Smaller Guy Tee is warming up to this. “So we just say he pulled it on us. Our word against the word of a dead man.”

“Yes. And once we shoot him—once he’s dead—we can put the gun in his hand. Fire it even, so he has powder residue.”

Smaller Tee nods. “No one will question it.”

“No one,” Gun Guy agrees. “We make it look like we had no choice.”

They both smile at me, clearly warming to this plan.

“So”—Gun Guy aims the gun at me—“what do you say to all that, Sami Kierce?”

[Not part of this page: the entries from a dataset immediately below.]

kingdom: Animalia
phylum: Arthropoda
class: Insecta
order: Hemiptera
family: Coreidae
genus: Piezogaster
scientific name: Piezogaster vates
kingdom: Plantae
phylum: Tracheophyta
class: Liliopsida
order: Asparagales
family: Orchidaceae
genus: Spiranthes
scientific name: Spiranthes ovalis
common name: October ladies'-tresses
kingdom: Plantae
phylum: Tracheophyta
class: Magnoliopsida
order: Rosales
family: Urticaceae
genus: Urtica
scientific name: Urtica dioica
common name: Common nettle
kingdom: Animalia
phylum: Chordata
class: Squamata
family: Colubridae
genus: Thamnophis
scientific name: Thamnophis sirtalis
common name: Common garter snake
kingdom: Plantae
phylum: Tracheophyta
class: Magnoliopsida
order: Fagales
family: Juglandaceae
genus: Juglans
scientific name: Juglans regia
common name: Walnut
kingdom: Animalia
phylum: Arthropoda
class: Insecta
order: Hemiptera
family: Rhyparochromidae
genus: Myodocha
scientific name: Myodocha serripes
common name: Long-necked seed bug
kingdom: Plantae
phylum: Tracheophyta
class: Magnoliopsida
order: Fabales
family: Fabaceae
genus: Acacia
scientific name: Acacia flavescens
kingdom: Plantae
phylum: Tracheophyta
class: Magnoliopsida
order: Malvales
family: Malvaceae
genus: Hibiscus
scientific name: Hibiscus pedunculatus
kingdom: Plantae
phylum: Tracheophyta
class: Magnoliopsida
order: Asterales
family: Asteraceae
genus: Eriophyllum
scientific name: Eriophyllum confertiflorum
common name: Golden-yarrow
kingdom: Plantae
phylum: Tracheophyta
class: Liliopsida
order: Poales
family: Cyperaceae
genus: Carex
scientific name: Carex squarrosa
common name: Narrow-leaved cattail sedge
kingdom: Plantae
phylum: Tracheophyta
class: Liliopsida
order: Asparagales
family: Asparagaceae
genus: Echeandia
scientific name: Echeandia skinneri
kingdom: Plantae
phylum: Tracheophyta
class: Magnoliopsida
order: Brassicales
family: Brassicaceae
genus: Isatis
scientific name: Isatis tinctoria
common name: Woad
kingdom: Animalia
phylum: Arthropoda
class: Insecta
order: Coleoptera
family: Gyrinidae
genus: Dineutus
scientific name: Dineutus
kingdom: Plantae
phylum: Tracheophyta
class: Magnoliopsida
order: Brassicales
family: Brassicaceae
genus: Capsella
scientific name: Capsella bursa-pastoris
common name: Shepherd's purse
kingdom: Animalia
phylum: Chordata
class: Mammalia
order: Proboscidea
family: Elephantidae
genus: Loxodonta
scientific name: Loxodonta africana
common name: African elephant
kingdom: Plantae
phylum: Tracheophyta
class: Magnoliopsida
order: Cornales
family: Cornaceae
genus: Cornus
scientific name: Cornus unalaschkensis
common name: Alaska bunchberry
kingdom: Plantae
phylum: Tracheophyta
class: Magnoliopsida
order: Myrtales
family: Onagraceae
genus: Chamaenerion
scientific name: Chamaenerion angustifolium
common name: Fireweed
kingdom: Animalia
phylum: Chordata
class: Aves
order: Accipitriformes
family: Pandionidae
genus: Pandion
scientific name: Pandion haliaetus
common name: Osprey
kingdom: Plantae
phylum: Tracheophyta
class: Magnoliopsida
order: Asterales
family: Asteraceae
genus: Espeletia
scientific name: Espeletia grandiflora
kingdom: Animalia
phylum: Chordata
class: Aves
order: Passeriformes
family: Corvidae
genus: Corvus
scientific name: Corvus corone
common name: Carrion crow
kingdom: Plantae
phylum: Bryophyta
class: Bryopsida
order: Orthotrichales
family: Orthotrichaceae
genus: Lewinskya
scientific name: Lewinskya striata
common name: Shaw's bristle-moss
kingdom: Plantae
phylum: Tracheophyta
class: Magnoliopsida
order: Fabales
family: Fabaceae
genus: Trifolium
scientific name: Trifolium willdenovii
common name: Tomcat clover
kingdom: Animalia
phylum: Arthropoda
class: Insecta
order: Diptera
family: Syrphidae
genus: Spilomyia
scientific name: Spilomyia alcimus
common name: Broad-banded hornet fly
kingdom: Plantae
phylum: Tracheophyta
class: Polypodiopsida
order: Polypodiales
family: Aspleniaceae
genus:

Now it’s my turn to smile. I have a good smile. You should know this about me. It’s far and away my best physical feature. Molly said she fell for me when I smiled. But that’s not the smile I’m displaying now. This smile of mine is far more maniacal. This smile is just south of sane. It makes both men, even the one holding a gun on me, step back.

“Say it louder,” I say.

Gun Guy looks confused. “What?”

I shake his hand off my hair. Then I lift my other hand into view. My phone is still in it, only now they can see a face on the screen. While they talked, I managed to hit my FaceTime.

“Come on, Tee,” I say as I rise to my feet, the maniacal smile still plastered on my face. “Or should I call you ‘the Tee-ster’? I’m not sure my friends at the NYPD heard you clearly. Say how you’re going to kill me louder.”